## Your instructions
Count the lines in the records below that contain the word "ClickShare", and reply with only that number.

## Material supplied
========================================================================

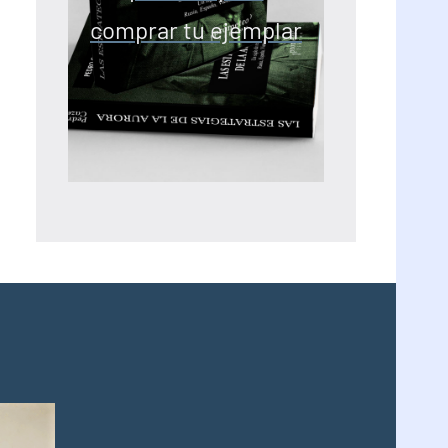
comprar tu ejemplar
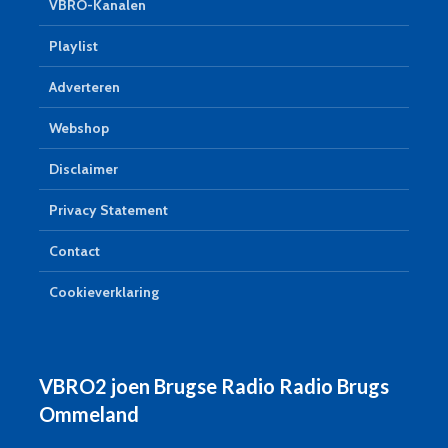
VBRO-Kanalen
Playlist
Adverteren
Webshop
Disclaimer
Privacy Statement
Contact
Cookieverklaring
VBRO2 joen Brugse Radio Radio Brugs
Ommeland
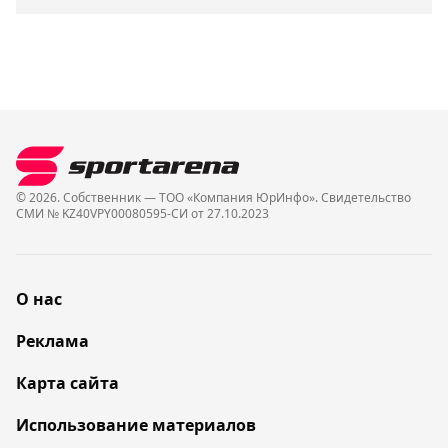
© 2026. Собственник — ТОО «Компания ЮрИнфо». Cвидетельство
СМИ № KZ40VPY00080595-СИ от 27.10.2023
О нас
Реклама
Карта сайта
Использование материалов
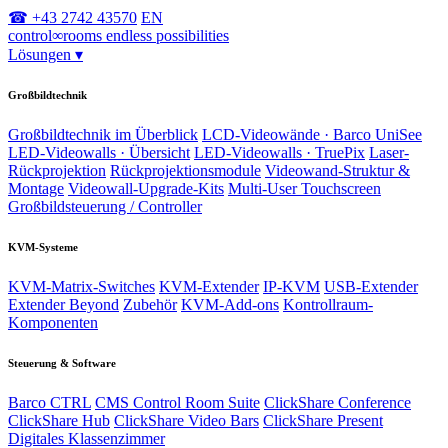
☎ +43 2742 43570
EN
control
∞
rooms
endless possibilities
Lösungen
▾
Großbildtechnik
Großbildtechnik im Überblick
LCD-Videowände · Barco UniSee
LED-Videowalls · Übersicht
LED-Videowalls · TruePix
Laser-
Rückprojektion
Rückprojektionsmodule
Videowand-Struktur &
Montage
Videowall-Upgrade-Kits
Multi-User Touchscreen
Großbildsteuerung / Controller
KVM-Systeme
KVM-Matrix-Switches
KVM-Extender
IP-KVM
USB-Extender
Extender Beyond
Zubehör
KVM-Add-ons
Kontrollraum-
Komponenten
Steuerung & Software
Barco CTRL
CMS Control Room Suite
ClickShare Conference
ClickShare Hub
ClickShare Video Bars
ClickShare Present
Digitales Klassenzimmer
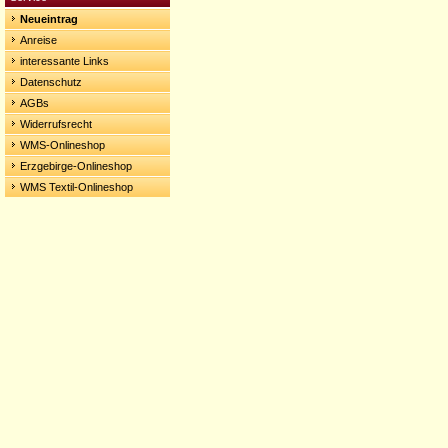
Neueintrag
Anreise
interessante Links
Datenschutz
AGBs
Widerrufsrecht
WMS-Onlineshop
Erzgebirge-Onlineshop
WMS Textil-Onlineshop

========================================================================

## Exercise answer
4